The production team is currently looking for physical artifacts such as lobby cards, ticket books, copies of The Interstate newsletter, etc., as well as any photos, postcards, film or video, printed material, audio recordings, historical information, and/or oral histories to share. They are also looking for leads on specific theaters which would be of importance either extinct or extant.
Visit their website to watch the documentary’s trailer, as well as access numerous photos, virtual tours, interviews, and much more…
You can also contact Jeff Mills by phone at 713-661-6677.
August 8, 2002
BETHPAGE, NY — Cablevision has just announced that it will sell its Clearview Cinemas chain in an effort to boost profits. According to a report on CBSNewYork.com, the move will save the struggling company $70 million per year.
There is no official word yet on what will happen to the individual theaters in the circuit or information about any possible suitors. However, it is also possible that the theaters may be sold off, or leases may be broken, on a case-by-case basis, especially given the demand for New York area real estate.
Clearview Cinemas currently operates the legendary Ziegfeld Theatre, the Beekman, the Metro, the old Warner Quad, and many more in New York, Pennsylvania, Connecticut, and New Jersey with a number of old movie houses in its stable.
We’ll keep you posted …
Two raffles are currently being held to save historic movie houses in Pasadena, California and in Douglas, Arizona:
Raffle #1: A new 2002 Corvette Z06 is being raffled off for $75 per ticket to raise money for the restoration of the Grand Theater in Douglas, Arizona. The Grand opened in 1919, is listed on the National Register of Historic Buildings, and is raising money to repair the theater after a devastating roof collapase and subsequent water damage.
Raffle #2: Our good friend Gina Zamparelli is fighting the good fight against the owners of the Raymond Theatre who are trying to gut the Raymond in order to erect housing, retail, and parking space.

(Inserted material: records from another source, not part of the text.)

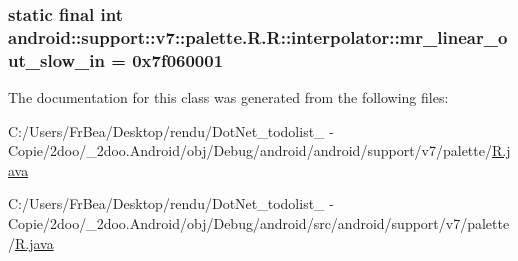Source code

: \hypertarget{classandroid_1_1support_1_1v7_1_1palette_1_1_r_1_1interpolator_c75ef5fe6f5e1173a9b60706cb080a9c}{
\subsubsection[{mr\_\-linear\_\-out\_\-slow\_\-in}]{\setlength{\rightskip}{0pt plus 5cm}static final int android::support::v7::palette.R.R::interpolator::mr\_\-linear\_\-out\_\-slow\_\-in = 0x7f060001}}
\label{classandroid_1_1support_1_1v7_1_1palette_1_1_r_1_1interpolator_c75ef5fe6f5e1173a9b60706cb080a9c}




The documentation for this class was generated from the following files:\begin{CompactItemize}
\item 
C:/Users/FrBea/Desktop/rendu/DotNet\_\-todolist\_ - Copie/2doo/\_\-2doo.Android/obj/Debug/android/android/support/v7/palette/\hyperlink{android_2support_2v7_2palette_2_r_8java}{R.java}\item 
C:/Users/FrBea/Desktop/rendu/DotNet\_\-todolist\_ - Copie/2doo/\_\-2doo.Android/obj/Debug/android/src/android/support/v7/palette/\hyperlink{src_2android_2support_2v7_2palette_2_r_8java}{R.java}\end{CompactItemize}
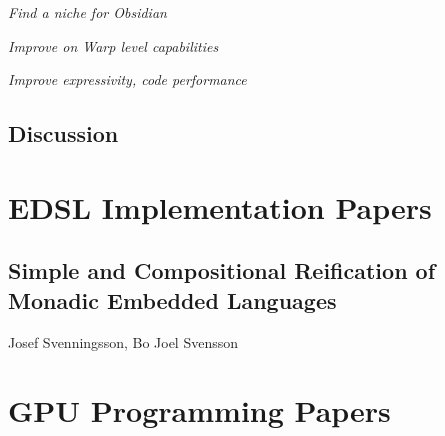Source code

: \documentclass[a4paper]{book}
\newcommand{\paperBB}{Simple and Compositional Reification of Monadic Embedded Languages}
\begin{document}
\noindent\emph{Find a niche for Obsidian} 

\noindent\emph{Improve on Warp level capabilities} 

\noindent\emph{Improve expressivity, code performance} 

\section{Discussion} 






\clearpage{}

%
%


\chapter{EDSL Implementation Papers}
\label{chap:EDSLImplementation}
% 
\cleardoublepage 


\section{\paperBB}
\label{sec:paperBB}

\begin{center} 
Josef Svenningsson, Bo Joel Svensson
\end{center}






\chapter{GPU Programming Papers}
\label{chap:GPUProgramming}

% 
\cleardoublepage 
\end{document}
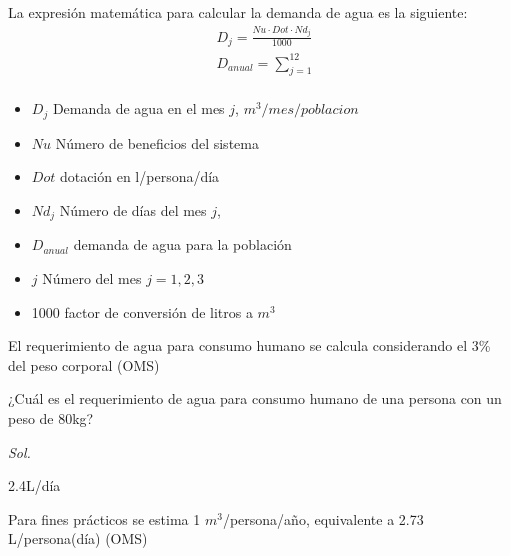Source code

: La expresión matemática para calcular la demanda de agua es la siguiente:
\begin{align}
    &D_j =\frac{Nu \cdot Dot \cdot Nd_j}{1000}\\
    &D_{anual} =\sum_{j = 1}^{12}\\
\end{align}
\begin{notation}
    \begin{itemize}
        \item $D_j$ Demanda de agua en el mes $j$, $m^3/mes/poblacion$
        \item $Nu$ Número de beneficios del sistema
        \item $Dot$ dotación en l/persona/día
        \item $Nd_j$ Número de días del mes $j$,
        \item $D_{anual}$ demanda de agua para la población
        \item $j$ Número del mes $j=1,2,3$
        \item 1000 factor de conversión de litros a $m^3$
    \end{itemize}
\end{notation}
\begin{example}
    El requerimiento de agua para consumo humano se calcula considerando el 3\% del peso corporal (OMS)

    ¿Cuál es el requerimiento de agua para consumo humano de una persona con un peso de 80kg?

    \textit{ Sol. }

    2.4L/día

    Para fines prácticos se estima 1 $m^3$/persona/año, equivalente a 2.73 L/persona(día) (OMS)
\end{example}

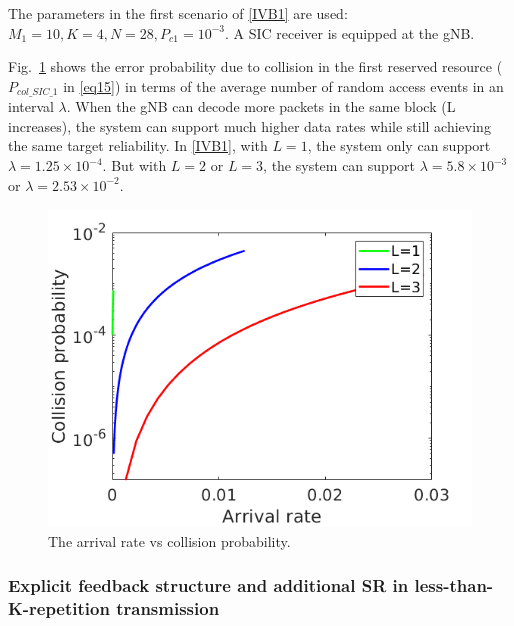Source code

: \documentclass{ieeeaccess}
\begin{document}
The parameters in the first scenario of \ref{IVB1} are used:  $M_1=10, K=4, N=28, P_{c1}=10^{-3}$. A SIC receiver is equipped at the gNB. 

Fig.~\ref{fig18} shows the error probability due to collision in the first reserved resource ($P_{col\_SIC\_1}$ in \eqref{eq15}) in terms of  the average number of random access events in an interval $\lambda$. When the gNB can decode more packets in the same block (L increases), the system can support much higher data rates while still achieving the same target reliability. In \ref{IVB1}, with $L=1$, the system only can support $\lambda=1.25\times10^{-4}$. But with $L=2$ or $L=3$, the system can support $\lambda=5.8\times10^{-3}$ or $\lambda=2.53\times10^{-2}$.

\begin{figure}[htbp]
\centerline{\includegraphics[scale=0.32]{fig18.png}}
\caption{The arrival rate vs collision probability.}
\vspace{-2mm}
\label{fig18}

\end{figure}

\subsubsection{Explicit feedback structure and additional SR in less-than-K-repetition transmission}
\end{document}
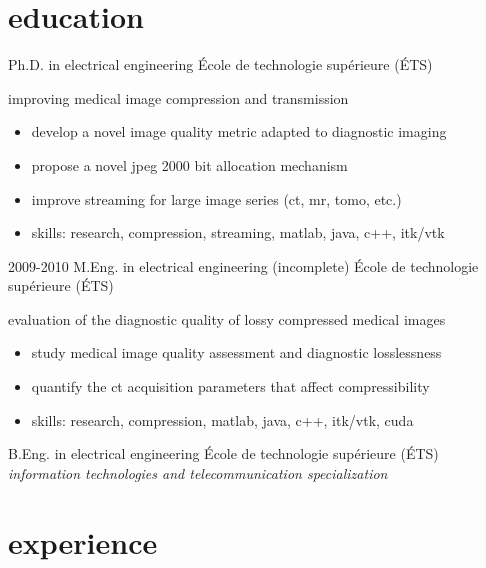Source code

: \documentclass[print]{friggeri-cv}
\begin{document}
\section{education}
\begin{entrylist}
  {Ph.D. in electrical engineering}
  {École de technologie supérieure {\scriptsize (ÉTS)}}
  {improving medical image compression and transmission
  \begin{itemize}
    \item develop a novel image quality metric adapted to diagnostic imaging
    \item propose a novel jpeg 2000 bit allocation mechanism
    \item improve streaming for large image series (ct, mr, tomo, etc.)
    \item skills: research, compression, streaming, matlab, java, c++, itk/vtk
  \end{itemize}}

  \entry
  {2009-2010}
  {M.Eng. in electrical engineering (incomplete\textsuperscript{\tiny\textdaggerdbl})}
  {École de technologie supérieure {\scriptsize (ÉTS)}}
  {evaluation of the diagnostic quality of lossy compressed medical images
  \begin{itemize}
    \item study medical image quality assessment and diagnostic losslessness
    \item quantify the ct acquisition parameters that affect compressibility
    \item skills: research, compression, matlab, java, c++, itk/vtk, cuda
  \end{itemize}}

   {B.Eng. in electrical engineering}
  {École de technologie supérieure {\scriptsize (ÉTS)}}
  {\emph{information technologies and telecommunication specialization}}

\end{entrylist}

\vspace{5mm}

\section{experience}
\end{document}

Friends of the Raymond Theatre is curently raising money to pay for the legal fees to save the historic movie house. Raffle tickets are only $1 each and the organization needs your help! To order tickets online, go to www.paypal.com and send payment to along with your full name, address and phone number.
Alternately, you can send payment to:
Friends of the Raymond Theatre
P.O. Box 91189
Pasadena, CA 91109-1189
Ticket prices are as follows:
$1 for 1 ticket
$5 for 6 tickets
$10 for 12 tickets
$20 for 25 tickets
$50 for 60 tickets
$100 for 125 tickets
$200 to $500 + donation – One raffle ticket for every dollar you donate!
August 7, 2002
PHILADELPHIA, PA — The Committee To Save The Sameric suffered a setback yesterday when the city’s Board of Licenses and Inspections Review ruled that it could not overturn the permit granted earlier to the Goldenberg Group to demolish the Art Deco movie palace.
According to the preservation group’s website, “Unfortunately, the L & I Review Board declined to revoke the demolition permit and refused to hear testimony from witnesses regarding the demolition permit. The Board stated they were limited to hearing about issues such as physical harm to adjoining properties and believed they could not consider the public interest of keeping Philadelphia’s last movie palace.”
The committee is still working with the Goldenberg Group in an attempt to save the theater. The owners insist the permit was acquired only as a last resort and are actively looking for a tenant. According to the Philadelphia Inquirer, “the group now intends to take the case to Common Pleas Court.”